The family usually gathers in the parish Conference Room before the service, although some prefer to be seated in the front pews as they arrive. At the appointed time, the procession forms in the narthex, led by the crucifer. The family is appropriately included in the procession.
You will find several forms for the Burial of the Dead in the Book of Common Prayer on pages 468-507. It is appropriate for family members to participate in leading the service by reading lessons or prayers.
The Eucharist (Holy Communion) is an appropriate part of the service, making the funeral similar to Sunday services at St. Thomas. All baptized persons are welcome to receive the Sacrament at this special time, an occasion of solidarity and solace for all who grieve. Sharing Communion among those who mourn is itself an occasion for comfort and hope, and it reminds us again of the Heavenly Banquet which surpasses all limits of time and space. In the Eucharist all Christians, the living and dead together, join in celebrating the Resurrection of Jesus.

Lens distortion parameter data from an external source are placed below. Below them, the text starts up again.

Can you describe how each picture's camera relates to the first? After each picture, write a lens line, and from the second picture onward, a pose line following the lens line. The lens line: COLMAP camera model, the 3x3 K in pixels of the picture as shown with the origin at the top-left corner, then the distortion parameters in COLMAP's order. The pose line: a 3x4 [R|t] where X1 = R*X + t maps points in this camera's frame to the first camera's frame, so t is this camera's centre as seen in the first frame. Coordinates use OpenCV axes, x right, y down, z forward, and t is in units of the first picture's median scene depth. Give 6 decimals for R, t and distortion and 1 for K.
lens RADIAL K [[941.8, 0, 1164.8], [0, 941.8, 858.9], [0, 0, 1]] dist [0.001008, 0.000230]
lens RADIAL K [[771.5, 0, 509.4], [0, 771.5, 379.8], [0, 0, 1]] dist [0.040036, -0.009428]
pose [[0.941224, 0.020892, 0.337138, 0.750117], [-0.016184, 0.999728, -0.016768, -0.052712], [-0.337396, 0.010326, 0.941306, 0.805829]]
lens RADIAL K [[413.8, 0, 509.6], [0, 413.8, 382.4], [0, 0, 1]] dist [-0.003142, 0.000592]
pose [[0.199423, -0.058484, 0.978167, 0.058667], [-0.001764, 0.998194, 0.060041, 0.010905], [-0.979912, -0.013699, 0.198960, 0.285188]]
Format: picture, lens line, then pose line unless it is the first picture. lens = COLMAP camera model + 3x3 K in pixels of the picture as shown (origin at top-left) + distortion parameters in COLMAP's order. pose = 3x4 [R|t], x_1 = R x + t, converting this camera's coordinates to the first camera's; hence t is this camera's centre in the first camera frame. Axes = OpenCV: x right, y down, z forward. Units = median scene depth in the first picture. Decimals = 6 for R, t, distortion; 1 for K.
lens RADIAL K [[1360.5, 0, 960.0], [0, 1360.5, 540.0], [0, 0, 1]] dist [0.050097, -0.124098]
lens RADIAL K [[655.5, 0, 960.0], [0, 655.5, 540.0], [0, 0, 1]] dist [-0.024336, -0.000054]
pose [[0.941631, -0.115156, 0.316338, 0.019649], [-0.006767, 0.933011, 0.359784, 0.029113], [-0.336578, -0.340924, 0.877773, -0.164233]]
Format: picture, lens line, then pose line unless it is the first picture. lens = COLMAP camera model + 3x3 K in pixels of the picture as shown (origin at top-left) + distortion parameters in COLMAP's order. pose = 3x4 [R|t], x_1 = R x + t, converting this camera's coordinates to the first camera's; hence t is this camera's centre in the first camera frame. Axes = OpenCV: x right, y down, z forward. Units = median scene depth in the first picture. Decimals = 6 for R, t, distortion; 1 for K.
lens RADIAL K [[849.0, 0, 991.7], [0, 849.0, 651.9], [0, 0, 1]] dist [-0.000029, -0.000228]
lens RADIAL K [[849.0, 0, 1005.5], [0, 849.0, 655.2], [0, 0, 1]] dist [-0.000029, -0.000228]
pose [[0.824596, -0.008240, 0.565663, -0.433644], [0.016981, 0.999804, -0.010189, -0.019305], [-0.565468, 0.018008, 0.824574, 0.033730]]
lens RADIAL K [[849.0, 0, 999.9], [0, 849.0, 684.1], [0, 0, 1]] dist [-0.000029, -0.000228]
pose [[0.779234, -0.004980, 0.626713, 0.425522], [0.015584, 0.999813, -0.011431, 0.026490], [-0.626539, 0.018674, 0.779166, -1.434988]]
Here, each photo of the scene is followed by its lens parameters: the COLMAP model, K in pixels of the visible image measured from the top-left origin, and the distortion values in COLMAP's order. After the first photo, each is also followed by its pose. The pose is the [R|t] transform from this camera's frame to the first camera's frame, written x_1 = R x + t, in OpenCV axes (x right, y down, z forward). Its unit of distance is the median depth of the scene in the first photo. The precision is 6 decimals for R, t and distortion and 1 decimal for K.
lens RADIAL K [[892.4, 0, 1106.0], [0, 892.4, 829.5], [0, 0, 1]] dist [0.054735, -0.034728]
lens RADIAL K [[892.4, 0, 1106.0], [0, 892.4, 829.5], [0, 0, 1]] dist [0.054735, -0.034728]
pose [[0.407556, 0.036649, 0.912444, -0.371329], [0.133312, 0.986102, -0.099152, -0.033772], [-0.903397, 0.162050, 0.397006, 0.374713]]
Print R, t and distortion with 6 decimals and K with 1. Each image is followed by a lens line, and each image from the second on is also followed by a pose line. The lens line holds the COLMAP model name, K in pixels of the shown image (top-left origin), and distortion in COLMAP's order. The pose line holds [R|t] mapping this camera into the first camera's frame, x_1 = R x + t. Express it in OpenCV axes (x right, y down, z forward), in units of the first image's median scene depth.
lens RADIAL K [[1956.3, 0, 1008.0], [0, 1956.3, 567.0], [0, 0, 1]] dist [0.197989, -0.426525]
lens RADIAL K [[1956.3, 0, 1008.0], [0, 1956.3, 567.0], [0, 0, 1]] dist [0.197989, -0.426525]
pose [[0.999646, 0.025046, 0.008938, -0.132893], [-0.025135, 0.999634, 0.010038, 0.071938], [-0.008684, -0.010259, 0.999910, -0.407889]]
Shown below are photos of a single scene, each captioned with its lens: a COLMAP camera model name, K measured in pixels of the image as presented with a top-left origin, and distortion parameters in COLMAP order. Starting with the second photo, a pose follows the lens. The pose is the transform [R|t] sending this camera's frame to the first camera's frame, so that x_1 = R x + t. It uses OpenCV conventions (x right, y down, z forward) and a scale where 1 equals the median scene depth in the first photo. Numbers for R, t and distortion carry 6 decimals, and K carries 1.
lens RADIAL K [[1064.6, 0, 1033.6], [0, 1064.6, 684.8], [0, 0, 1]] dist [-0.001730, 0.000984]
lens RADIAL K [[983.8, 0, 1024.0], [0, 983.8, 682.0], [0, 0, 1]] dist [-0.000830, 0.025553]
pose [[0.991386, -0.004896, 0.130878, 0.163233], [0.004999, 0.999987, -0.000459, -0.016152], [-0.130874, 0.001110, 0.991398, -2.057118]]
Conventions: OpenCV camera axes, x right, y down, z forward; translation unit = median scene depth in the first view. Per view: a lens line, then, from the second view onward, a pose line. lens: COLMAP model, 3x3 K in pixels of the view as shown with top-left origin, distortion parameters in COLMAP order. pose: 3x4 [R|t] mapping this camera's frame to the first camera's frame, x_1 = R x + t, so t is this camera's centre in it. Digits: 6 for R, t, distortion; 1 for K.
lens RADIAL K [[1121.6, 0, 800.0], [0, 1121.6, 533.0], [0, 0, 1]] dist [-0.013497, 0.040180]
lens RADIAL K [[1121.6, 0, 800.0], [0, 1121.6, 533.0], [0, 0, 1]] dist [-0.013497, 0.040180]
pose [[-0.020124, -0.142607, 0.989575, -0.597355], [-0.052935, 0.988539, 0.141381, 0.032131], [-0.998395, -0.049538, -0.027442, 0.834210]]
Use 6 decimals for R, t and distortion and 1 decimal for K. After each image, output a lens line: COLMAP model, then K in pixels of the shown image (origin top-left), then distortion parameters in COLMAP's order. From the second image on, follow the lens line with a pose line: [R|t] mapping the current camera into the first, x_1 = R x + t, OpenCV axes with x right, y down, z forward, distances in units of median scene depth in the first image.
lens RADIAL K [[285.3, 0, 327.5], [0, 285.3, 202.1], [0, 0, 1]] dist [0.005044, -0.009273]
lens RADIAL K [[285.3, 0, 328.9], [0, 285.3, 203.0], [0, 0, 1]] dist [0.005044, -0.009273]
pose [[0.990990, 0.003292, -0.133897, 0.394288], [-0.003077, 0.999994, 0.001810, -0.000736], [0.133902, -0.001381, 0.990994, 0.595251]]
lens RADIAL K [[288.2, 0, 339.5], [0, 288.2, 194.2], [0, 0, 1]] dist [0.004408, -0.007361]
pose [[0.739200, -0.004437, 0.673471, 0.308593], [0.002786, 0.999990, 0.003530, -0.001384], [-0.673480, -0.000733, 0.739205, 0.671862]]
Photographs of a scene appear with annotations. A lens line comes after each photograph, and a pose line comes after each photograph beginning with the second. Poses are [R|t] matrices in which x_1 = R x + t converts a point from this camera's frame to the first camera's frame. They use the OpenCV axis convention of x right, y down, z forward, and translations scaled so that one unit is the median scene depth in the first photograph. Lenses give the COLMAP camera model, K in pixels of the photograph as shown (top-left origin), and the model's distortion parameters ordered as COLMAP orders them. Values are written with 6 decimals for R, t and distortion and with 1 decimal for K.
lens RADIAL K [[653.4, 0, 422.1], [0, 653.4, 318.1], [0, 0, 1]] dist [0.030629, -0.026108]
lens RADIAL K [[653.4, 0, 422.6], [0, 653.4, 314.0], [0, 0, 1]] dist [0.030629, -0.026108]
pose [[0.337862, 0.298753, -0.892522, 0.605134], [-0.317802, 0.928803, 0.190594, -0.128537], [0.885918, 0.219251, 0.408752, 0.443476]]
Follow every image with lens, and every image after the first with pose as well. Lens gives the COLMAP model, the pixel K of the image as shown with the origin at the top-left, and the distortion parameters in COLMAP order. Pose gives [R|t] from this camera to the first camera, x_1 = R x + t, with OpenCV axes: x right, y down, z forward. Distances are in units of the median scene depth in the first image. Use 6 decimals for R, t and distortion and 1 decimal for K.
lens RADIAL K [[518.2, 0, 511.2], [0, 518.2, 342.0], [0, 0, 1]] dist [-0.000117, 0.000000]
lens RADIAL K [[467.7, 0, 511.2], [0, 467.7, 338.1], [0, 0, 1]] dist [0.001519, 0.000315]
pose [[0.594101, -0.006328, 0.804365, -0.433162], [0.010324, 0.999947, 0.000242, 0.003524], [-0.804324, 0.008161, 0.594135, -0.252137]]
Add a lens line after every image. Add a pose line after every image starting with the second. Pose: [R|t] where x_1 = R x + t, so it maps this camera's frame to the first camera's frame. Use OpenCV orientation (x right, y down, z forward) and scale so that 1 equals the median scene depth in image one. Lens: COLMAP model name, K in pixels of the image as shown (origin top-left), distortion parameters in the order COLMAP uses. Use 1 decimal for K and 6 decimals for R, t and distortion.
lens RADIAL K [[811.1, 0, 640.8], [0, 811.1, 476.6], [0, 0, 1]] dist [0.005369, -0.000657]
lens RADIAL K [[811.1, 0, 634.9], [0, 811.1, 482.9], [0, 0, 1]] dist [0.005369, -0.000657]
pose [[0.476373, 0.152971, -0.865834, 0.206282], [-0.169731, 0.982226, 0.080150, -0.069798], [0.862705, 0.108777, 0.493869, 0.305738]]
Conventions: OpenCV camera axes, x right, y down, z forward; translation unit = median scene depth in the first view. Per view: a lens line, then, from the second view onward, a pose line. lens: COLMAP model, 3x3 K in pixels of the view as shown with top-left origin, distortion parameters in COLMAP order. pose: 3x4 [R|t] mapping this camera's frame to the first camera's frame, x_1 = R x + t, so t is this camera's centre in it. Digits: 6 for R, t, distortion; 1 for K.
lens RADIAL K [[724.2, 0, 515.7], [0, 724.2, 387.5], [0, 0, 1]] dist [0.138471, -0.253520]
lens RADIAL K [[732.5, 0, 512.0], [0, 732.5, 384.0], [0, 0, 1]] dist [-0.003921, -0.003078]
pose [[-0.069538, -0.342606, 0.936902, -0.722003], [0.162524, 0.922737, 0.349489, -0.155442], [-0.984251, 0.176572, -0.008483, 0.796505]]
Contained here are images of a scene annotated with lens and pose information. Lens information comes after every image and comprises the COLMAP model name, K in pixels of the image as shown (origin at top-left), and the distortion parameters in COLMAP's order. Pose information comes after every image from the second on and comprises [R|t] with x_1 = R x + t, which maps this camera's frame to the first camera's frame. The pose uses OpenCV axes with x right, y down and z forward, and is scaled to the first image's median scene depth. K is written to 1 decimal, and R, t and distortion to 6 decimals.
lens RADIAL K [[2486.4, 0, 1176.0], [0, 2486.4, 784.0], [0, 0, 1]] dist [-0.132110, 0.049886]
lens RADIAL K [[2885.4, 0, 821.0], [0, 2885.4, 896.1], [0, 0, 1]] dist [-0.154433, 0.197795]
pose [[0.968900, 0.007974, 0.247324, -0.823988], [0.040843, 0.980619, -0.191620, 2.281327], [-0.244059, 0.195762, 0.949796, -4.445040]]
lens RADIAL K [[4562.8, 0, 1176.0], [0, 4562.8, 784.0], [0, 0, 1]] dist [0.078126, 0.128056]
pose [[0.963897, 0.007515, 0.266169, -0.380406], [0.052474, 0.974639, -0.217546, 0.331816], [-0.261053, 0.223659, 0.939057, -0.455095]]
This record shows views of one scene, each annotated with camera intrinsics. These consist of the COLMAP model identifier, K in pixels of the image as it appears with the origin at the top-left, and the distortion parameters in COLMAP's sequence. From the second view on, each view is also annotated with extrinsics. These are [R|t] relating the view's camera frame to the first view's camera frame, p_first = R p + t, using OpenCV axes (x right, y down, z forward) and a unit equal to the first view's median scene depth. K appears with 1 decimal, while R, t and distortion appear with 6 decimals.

Eulogies are not customary in the Episcopal Church. The focus of Christian burial is properly on Christ's victory over the powers of darkness and death. It is an Easter service. Since those present already know the one who has died, review of years past is not necessary. If it is desired to share such remembrances they may best take place at a reception following the service.
At the conclusion of the service, it is customary for the family to follow the crucifer and clergy out in procession. If the Committal takes place in the St. Thomas columbarium, the family goes to the columbarium for the Committal, while the guests go to the Great Hall for the reception. If the burial is in a local cemetery, the family and guests follow the funeral coach there in procession.
A Word About Cremation
Cremation, an ancient practice anthropologists have discovered in many ages and places past, is gaining popularity in our day. St. Thomas has a columbarium for the convenience of members of the parish and community who may wish to use it for loved ones or themselves.
Accordingly, we treat the deceased body reverently, not simply out of respect for the departed person, but out of reverent awe in the presence of God’s handiwork. Whether we burn or bury the body, it passes from our sight, but it can never pass from God’s sight.
Planning for Death: a checklist
Options for Scripture Readings during the Service
Old Testament Readings
New Testament Readings
Receptions in the Great Hall
We are pleased to offer the Great Hall as a place for family and friends to gather following the burial liturgy. The family may bring prepared foods to the church, or we will provide the names of caterers familiar with holding receptions at St. Thomas to assist the family in the reception. The parish has tables and chairs, dishes, and flatware available for use. Should the family require assistance with setup and clean-up, an hourly fee for the sexton is asked when the reception is held outside the sexton’s normal work hours. Please call the office with any questions: 425-454-9541.
Guidelines for Florists
Flowers are symbols of resurrection, so they are always appropriate at Church funerals.
The parish Flower Guild is responsible for the main floral display at the church. It is placed in front of the pulpit and remains there following the service.
The family may place an arrangement at the urn or on a stand near the altar. Additional floral displays are unnecessary, but if they are delivered to the church, they may be placed on the shelves in the narthex (entry hall).